Agenda na Saladearte: A Vida Invisível retrata o encontro-desencontro de irmãs marcadas pelo machismo

Por Luca Agra e Luciana Freire

O filme indicado pelo Brasil à corrida ao Oscar é A Vida Invisível. O drama do brasileiro Karim Aïnouz foi vencedor da mostra Um Certo Olhar do Festival de Cannes este ano, e estreou nessa quinta-feira (21), no circuito Saladearte. Ambientado na década de 1950, no Rio de Janeiro, o filme retrata a separação de duas irmãs Eurídice Gusmão (Carol Duarte) e Guida Gusmão (Julia Stockler). A principal questão que atravessa o filme é o machismo estrutural da sociedade, e como as irmãs são privadas de tomar decisões sobre suas vidas.

As duas irmãs são filhas de um casal português conservador, com uma hierarquia patriarcal explícita na dinâmica da família. Eurídice é a mais nova, introvertida, e a sua maior paixão é tocar piano. Ela sonha em estudar na Escola de Viena, desejo que persegue até o seu último fio de esperança. Guida é extrovertida, inconsequente, segue seus impulsos. Assim a trama se desenrola, Guida foge apaixonada com o grego Yorgus deixando a família abalada pela vergonha e Eurídice com o coração partido, culpada por ter a acobertado nas saídas a noite e triste pelo sentimento de abandono pela a irmã que amava tanto.
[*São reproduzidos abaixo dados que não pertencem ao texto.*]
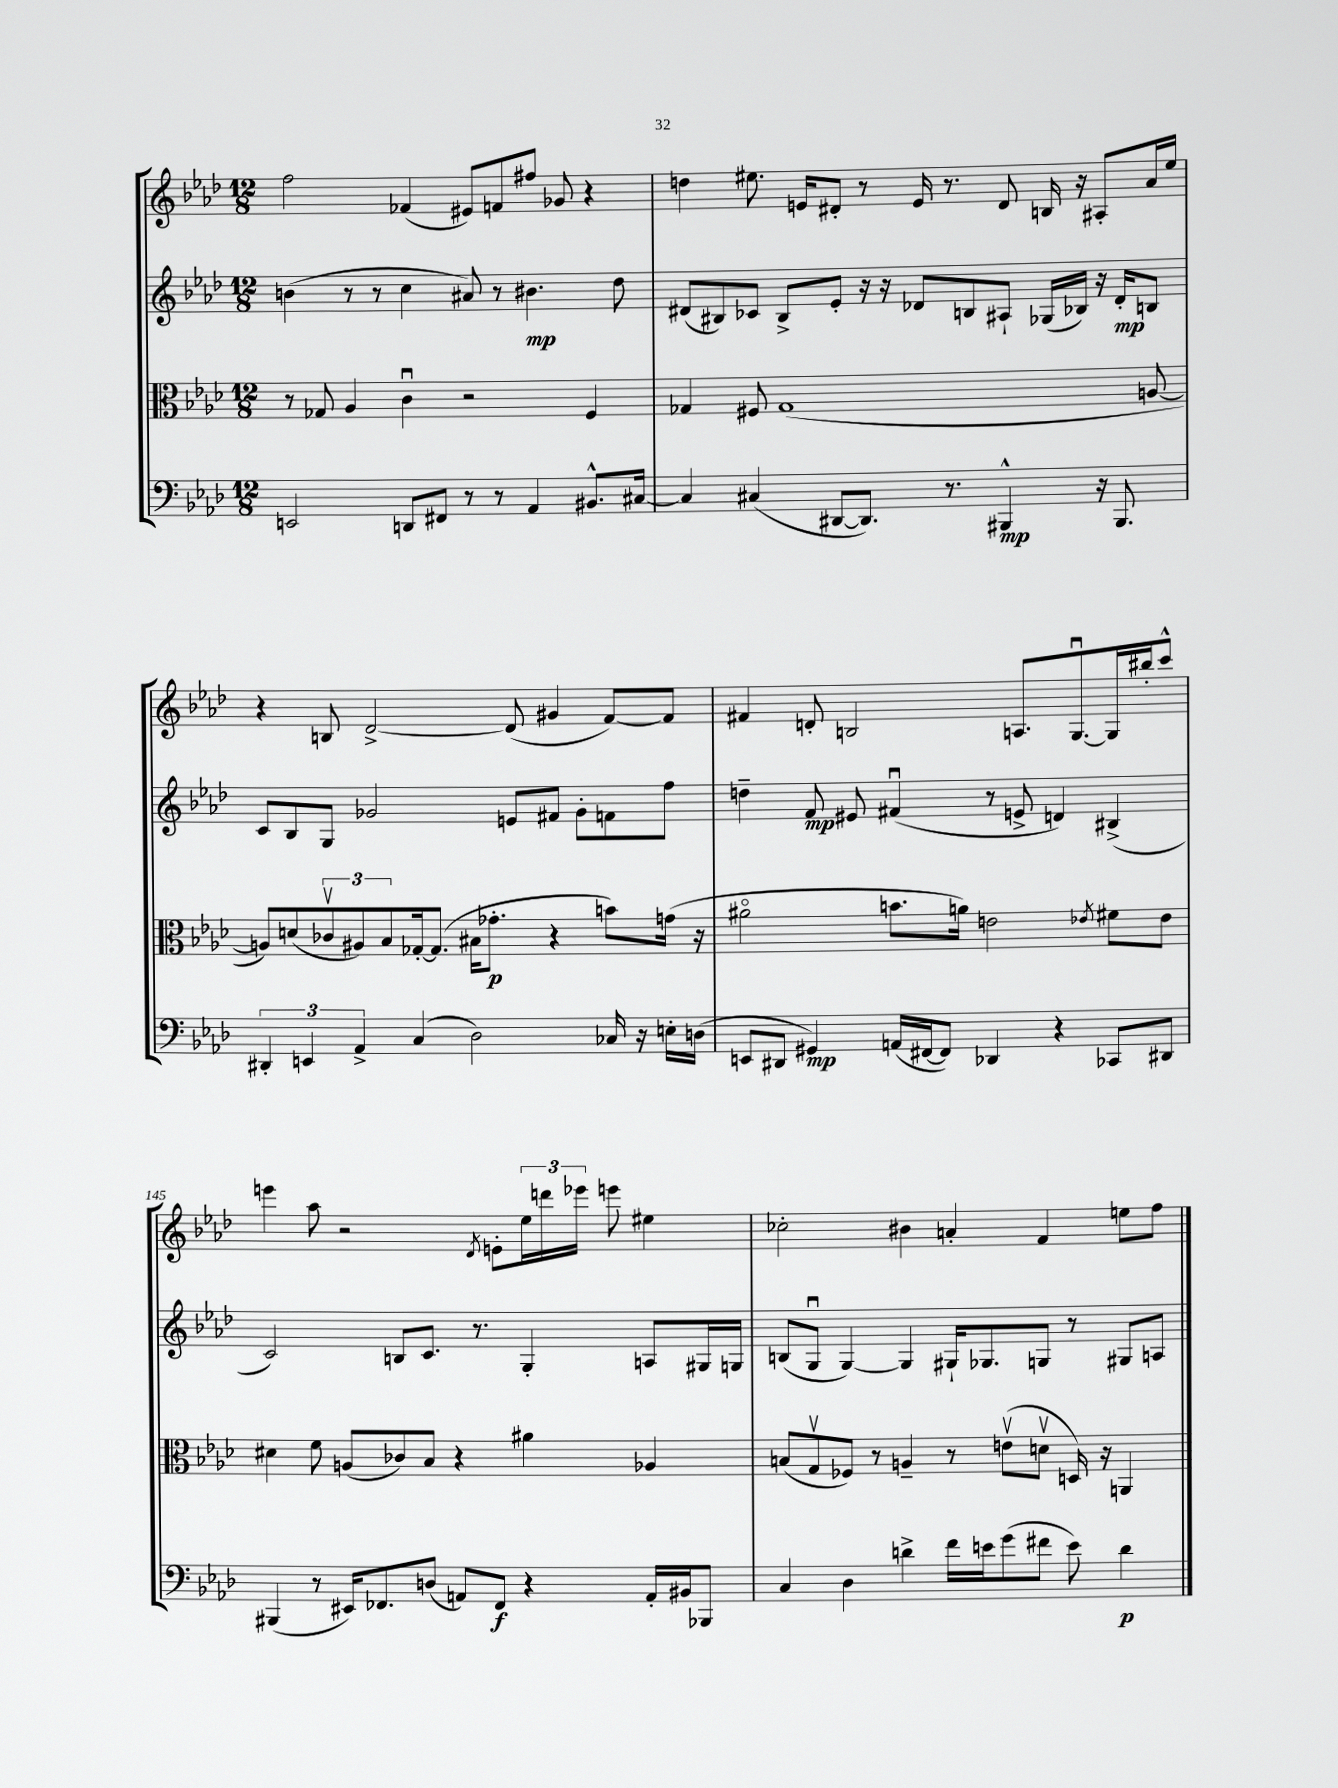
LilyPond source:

<<
\new StaffGroup <<
\new Staff = "s0" {
    \clef treble \key aes \major \numericTimeSignature \time 12/8
    f''2 fes'4( eis'8) f'8 fis''8 ges'8 r4 |
    d''4 eis''8. e'16 dis'8-. r8 e'16 r8. dis'8 b16 r16 ais8-. aes'16 eis''16 |
    r4 b8 des'2~-> des'8( gis'4 f'8~) f'8 |
    fis'4 d'8-. b2 a8. g8.~\downbow g16 bis''16-. c'''8-^ |
    e'''4 aes''8 r2 \acciaccatura { des'8 } e'8-. \tuplet 3/2 { ees''16 d'''16 ees'''16 } e'''8 eis''4 |
    ces''2-. bis'4 a'4-. f'4 e''8 f''8 \bar "|." |
}
\new Staff = "s1" {
    \clef treble \key aes \major \numericTimeSignature \time 12/8
    b'4( r8 r8 c''4 ais'8) r8 bis'4.\mp des''8 |
    dis'8( bis8) ces'8 bis8-> ees'8-. r16 r16 des'8 b8 ais8-! ges16( bes16) r16 des'16-.\mp b8 |
    c'8 bes8 g8 ges'2 e'8 fis'8 ges'8-. f'8 f''8 |
    d''4-- f'8\mp eis'8 fis'4\downbow( r8 e'8-> d'4) bis4->( |
    c'2) b8 c'8. r8. g4-. a8 gis16 g16 |
    b8( g8\downbow g4~) g4 gis16-! ges8. g8 r8 gis8 a8 \bar "|." |
}
\new Staff = "s2" {
    \clef alto \key aes \major \numericTimeSignature \time 12/8
    r8 ges8 aes4 c'4\downbow r2 f4 |
    ges4 fis8 ges1( a8~ |
    a8) d'8( \tuplet 3/2 { ces'8\upbow ais8) bes8 } ges16~-. ges8.( bis16 ges'8.-.\p r4 b'8) g'16( r16 |
    ais'2\flageolet b'8. a'16) e'2 \acciaccatura { ees'8 } fis'8 ees'8 |
    dis'4 f'8 a8( ces'8) bes8 r4 ais'4 aes4 |
    b8( g8\upbow fes8) r8 a4-- r8 e'8\upbow( d'8\upbow d16) r16 a,4 \bar "|." |
}
\new Staff = "s3" {
    \clef bass \key aes \major \numericTimeSignature \time 12/8
    e,2 d,8 fis,8 r8 r8 aes,4 bis,8.-^ cis16~ |
    cis4 cis4( dis,8~ dis,8.) r8. bis,,4-^\mp r16 bis,,8. |
    \tuplet 3/2 { dis,4-. e,4 aes,4-> } c4( des2) ces16 r16 e16-. d16( |
    e,8 dis,8 gis,4\mp) a,16( fis,16~ fis,8) des,4 r4 ces,8 dis,8 |
    bis,,4( r8 eis,16) fes,8. d8( a,8) fes,8\f r4 a,16-. bis,16 bes,,8 |
    c4 des4 d'4-> f'16 e'16 g'8( fis'8 e'8) d'4\p \bar "|." |
}
>>
>>
\layout { \context { \Score currentBarNumber = #141 \override BarNumber.break-visibility = ##(#f #t #t) barNumberVisibility = #(every-nth-bar-number-visible 5) } }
O filme é sobre o encontro-desencontro das irmãs e o amor pela família. Carol Duarte e Julia Stockler têm boa atuação durante todo o filme, são parecidas e convincentes sobre seu amor e determinação. Gregório Duvivier, conhecido por seus trabalhos de humor, foi convincente no drama como marido patético representando a masculinidade frágil. 
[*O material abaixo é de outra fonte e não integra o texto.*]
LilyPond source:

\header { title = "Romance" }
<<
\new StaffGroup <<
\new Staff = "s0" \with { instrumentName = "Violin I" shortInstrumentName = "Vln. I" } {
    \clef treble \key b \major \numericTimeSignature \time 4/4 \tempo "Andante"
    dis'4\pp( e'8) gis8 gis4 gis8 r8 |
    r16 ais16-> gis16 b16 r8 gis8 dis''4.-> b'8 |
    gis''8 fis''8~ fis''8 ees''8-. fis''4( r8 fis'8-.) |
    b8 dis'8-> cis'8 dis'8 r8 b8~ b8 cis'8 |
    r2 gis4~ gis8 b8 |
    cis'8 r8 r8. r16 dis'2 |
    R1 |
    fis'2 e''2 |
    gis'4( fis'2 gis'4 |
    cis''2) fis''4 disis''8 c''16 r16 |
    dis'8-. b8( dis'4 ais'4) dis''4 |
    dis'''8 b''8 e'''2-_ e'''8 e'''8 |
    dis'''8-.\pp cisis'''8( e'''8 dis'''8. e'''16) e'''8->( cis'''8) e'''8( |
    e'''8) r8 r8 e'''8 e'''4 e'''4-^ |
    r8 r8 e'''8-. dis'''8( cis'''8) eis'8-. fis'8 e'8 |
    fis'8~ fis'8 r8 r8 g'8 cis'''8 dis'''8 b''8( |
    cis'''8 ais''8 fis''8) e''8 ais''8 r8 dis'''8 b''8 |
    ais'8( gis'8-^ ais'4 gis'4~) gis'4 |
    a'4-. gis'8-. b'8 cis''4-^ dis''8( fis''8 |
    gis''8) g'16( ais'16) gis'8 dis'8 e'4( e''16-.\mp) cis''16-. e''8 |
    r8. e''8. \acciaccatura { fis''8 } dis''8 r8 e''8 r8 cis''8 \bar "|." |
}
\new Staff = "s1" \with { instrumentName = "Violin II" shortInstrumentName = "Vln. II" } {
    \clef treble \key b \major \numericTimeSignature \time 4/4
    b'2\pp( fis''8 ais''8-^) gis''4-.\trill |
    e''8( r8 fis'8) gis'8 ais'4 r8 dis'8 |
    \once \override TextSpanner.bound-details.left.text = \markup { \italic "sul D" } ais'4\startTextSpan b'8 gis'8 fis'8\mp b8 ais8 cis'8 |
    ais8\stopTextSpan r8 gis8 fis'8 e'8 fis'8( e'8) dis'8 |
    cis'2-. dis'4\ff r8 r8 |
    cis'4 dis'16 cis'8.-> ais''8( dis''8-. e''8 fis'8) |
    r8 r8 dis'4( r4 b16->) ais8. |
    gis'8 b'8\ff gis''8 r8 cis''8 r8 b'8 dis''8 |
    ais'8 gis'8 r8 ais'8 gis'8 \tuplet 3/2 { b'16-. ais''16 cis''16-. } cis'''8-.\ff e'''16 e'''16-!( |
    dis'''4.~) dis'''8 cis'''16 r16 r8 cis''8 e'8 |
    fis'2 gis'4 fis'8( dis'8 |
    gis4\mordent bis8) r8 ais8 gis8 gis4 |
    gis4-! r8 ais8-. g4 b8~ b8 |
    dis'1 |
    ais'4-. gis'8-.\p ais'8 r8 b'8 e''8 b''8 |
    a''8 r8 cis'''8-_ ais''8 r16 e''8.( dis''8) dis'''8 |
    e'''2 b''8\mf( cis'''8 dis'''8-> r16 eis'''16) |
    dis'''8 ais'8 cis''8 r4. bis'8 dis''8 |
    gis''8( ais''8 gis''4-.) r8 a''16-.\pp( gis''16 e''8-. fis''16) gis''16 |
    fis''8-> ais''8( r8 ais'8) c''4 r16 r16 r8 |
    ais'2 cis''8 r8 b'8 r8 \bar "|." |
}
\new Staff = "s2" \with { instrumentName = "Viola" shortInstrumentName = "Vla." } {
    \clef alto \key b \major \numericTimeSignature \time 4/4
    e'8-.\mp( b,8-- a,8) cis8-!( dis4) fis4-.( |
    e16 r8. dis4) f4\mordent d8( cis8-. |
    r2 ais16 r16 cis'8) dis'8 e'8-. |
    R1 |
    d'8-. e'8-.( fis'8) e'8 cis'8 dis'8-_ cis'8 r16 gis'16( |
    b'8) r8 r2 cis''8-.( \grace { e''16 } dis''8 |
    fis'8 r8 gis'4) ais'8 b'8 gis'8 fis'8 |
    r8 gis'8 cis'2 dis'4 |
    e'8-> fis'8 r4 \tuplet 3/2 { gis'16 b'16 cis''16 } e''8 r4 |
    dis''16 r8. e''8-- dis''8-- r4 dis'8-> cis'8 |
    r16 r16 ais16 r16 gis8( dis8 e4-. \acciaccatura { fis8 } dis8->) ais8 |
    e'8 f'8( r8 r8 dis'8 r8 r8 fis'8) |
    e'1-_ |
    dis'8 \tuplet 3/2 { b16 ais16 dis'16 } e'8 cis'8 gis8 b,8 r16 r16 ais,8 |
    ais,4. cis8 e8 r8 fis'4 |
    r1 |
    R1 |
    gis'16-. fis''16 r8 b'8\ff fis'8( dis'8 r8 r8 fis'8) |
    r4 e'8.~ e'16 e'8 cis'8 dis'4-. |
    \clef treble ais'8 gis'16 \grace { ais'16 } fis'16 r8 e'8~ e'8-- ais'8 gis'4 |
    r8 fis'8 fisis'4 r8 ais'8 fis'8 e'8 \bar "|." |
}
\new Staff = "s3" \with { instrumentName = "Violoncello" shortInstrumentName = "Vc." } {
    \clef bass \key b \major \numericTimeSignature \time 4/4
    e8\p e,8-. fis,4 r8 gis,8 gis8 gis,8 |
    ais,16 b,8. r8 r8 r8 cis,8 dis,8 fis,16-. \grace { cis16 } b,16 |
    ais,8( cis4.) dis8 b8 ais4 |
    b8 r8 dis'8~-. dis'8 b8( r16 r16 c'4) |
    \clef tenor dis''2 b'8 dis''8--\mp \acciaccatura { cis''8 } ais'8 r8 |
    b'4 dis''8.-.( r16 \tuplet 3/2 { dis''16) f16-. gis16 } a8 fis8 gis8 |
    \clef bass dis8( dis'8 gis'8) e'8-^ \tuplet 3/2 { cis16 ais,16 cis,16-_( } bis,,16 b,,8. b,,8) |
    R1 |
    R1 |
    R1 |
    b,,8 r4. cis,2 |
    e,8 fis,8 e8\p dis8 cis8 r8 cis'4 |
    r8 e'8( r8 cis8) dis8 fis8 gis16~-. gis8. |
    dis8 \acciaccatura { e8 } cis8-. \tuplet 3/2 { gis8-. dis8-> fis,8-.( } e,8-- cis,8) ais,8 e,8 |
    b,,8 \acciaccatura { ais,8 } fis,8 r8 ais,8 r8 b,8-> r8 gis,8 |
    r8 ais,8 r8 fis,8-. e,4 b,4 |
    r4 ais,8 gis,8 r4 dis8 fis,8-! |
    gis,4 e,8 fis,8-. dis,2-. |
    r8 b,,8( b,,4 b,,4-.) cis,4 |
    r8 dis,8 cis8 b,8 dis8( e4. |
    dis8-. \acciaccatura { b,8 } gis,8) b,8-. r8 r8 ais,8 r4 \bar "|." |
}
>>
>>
A ambientação no Rio de Janeiro na década de 1950 foi um recurso muito explorado, principalmente ao utilizar cartas para narrar o crescimento da personagem Guida. A cidade tem atenção em diversas cenas quase como um personagem. A Mata Atlântica envolve o elenco. Ela é mata fechada nos momentos de desespero e fica ao horizonte quando o sentimento é de saudade. Assim como o Cristo Redentor e o porto de navios da cidade, que aparecem como se deixassem explícita a espera e os braços abertos para o encontro das irmãs em um Rio de Janeiro que chove e sempre faz calor.
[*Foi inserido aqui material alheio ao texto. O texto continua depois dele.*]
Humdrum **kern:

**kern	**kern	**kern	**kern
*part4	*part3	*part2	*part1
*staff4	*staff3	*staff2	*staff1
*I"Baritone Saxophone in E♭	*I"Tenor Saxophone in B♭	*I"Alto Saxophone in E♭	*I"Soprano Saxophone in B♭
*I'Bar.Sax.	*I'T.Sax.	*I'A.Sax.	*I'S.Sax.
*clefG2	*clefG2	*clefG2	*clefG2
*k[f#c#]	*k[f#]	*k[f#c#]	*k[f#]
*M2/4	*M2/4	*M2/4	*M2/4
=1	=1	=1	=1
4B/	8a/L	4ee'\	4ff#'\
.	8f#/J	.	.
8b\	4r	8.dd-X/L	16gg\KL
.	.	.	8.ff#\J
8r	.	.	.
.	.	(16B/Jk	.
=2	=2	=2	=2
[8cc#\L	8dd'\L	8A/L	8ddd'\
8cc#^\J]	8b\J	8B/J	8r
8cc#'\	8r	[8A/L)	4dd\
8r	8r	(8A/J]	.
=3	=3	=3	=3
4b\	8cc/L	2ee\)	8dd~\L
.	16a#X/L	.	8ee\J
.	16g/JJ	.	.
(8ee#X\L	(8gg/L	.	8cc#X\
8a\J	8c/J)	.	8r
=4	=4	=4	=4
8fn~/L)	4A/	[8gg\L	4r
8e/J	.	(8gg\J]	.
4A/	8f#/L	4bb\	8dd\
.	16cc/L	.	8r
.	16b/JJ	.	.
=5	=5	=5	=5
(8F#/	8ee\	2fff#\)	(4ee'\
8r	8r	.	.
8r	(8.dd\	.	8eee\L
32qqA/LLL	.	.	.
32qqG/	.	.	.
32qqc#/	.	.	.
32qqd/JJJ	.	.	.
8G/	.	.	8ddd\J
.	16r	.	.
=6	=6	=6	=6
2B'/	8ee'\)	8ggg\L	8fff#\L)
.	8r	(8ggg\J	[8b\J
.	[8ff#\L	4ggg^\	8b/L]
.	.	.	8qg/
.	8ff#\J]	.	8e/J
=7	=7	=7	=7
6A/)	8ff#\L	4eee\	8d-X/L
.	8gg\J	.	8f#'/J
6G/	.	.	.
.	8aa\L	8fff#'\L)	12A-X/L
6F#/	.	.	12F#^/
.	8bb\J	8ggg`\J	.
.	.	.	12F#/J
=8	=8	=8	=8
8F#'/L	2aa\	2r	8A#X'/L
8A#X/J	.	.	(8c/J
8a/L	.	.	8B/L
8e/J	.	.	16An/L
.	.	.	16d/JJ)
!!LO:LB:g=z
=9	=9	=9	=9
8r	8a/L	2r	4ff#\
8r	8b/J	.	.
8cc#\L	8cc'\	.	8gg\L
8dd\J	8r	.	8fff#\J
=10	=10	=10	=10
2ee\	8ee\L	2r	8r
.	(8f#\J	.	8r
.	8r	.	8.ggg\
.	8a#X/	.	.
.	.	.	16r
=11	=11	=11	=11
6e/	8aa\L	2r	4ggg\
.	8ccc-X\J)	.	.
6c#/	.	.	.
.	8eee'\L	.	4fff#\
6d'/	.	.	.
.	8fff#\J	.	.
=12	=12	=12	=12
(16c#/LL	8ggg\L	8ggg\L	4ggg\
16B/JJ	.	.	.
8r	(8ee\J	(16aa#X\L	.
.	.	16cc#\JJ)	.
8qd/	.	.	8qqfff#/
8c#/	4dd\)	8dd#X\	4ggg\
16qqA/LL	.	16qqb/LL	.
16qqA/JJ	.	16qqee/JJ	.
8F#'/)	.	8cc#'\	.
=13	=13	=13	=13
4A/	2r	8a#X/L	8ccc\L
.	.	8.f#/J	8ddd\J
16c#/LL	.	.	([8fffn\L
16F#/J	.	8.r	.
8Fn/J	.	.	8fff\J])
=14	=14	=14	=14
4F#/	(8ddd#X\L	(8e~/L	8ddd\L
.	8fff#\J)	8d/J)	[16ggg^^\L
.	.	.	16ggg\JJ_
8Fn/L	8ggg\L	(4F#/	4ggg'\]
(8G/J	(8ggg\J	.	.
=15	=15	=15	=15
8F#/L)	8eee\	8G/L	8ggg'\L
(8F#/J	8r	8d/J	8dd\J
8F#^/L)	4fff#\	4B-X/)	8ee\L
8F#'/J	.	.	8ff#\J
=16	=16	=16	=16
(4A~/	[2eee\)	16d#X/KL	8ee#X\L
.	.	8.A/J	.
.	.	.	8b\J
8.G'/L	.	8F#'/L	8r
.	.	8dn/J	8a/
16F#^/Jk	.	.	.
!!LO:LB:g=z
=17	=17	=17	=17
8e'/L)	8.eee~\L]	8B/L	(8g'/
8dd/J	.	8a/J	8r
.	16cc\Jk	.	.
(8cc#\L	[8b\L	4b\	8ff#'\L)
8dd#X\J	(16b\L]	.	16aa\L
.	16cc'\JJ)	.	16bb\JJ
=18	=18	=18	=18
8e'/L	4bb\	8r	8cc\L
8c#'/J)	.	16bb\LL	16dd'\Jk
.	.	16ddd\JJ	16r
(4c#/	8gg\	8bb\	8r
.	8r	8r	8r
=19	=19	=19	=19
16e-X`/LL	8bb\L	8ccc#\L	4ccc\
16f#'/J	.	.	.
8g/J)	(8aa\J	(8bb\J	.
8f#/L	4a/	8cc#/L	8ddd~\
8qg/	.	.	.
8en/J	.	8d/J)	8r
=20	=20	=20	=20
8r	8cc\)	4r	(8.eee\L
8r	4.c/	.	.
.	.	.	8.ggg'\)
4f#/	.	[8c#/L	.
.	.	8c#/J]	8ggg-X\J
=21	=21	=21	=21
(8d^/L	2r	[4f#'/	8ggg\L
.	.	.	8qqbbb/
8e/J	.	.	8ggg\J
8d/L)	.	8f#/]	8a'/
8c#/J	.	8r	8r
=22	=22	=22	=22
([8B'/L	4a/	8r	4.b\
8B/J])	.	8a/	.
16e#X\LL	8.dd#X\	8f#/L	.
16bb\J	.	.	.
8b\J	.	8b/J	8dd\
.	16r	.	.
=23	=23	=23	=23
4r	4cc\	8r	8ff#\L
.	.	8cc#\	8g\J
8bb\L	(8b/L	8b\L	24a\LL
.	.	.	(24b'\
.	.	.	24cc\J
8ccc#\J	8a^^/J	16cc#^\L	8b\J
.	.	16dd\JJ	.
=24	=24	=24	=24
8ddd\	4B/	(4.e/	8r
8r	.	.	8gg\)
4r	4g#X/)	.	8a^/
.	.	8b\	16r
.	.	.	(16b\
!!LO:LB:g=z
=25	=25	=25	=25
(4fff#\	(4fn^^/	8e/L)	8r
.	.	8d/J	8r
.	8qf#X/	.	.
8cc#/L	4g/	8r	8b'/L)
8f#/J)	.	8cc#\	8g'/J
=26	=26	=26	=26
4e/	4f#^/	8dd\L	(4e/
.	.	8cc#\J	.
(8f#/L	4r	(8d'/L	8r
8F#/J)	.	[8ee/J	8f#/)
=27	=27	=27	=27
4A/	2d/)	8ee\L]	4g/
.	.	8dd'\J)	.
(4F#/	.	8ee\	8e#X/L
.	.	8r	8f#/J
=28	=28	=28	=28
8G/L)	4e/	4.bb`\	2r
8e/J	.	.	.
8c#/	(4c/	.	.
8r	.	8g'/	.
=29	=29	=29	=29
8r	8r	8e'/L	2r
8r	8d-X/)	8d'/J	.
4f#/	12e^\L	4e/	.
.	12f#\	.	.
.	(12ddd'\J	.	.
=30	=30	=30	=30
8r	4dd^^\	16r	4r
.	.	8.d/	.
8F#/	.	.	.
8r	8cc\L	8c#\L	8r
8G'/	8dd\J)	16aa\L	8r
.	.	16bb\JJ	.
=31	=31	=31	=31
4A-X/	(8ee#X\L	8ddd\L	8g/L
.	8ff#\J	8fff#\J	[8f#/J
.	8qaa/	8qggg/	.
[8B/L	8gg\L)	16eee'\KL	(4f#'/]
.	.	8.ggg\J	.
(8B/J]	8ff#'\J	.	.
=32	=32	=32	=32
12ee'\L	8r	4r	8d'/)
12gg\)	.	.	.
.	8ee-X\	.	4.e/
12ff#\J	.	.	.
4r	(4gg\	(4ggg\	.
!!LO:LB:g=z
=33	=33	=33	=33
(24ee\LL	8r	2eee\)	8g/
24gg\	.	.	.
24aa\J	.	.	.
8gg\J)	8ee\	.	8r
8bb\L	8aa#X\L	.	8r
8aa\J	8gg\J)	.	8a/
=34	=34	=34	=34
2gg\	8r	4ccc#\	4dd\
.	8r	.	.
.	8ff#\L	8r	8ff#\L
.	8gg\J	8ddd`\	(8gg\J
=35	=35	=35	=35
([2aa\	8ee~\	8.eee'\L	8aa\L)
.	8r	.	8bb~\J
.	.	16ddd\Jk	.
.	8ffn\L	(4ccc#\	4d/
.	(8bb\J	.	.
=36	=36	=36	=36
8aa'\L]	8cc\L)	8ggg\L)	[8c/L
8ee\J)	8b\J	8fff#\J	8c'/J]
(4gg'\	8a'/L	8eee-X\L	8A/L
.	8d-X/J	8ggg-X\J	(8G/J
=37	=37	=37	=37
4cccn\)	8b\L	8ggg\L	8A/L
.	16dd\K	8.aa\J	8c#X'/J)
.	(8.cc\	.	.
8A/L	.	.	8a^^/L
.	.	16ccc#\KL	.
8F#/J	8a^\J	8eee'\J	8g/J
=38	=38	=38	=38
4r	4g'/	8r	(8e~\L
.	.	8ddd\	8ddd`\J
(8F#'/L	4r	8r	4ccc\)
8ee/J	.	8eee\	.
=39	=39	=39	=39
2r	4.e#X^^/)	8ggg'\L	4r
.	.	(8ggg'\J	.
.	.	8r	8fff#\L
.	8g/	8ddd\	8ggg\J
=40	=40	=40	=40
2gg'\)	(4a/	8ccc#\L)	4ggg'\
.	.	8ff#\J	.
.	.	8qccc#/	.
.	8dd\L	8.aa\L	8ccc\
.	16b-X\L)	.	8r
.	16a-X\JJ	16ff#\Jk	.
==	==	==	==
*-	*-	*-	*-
O tema do filme é pesado. As irmãs passam por vários dilemas em torno do machismo estrutural. Elas não tiveram escolha sobre casamento, sobre maternidade e trabalho. Ao perseguir seus sonhos eram desencorajadas, apontadas como loucas, julgadas como mulheres vulgares ou simplesmente negadas pelo sistema burocrático do Estado. Situações que até hoje se repetem.

A iluminação sobre o que se quer colocar o foco foi outro recurso significativo no filme. Luzes amarelas, verde, rosa e roxo são muito fortes nos ambientes noturnos e por isso a fotografia chama atenção. Sempre com o Rio de Janeiro ao fundo, a iluminação é algo que reverbera na memória sobre o filme porque é possível lembrar do sentimento da trama e da sua experiência pessoal através das cores.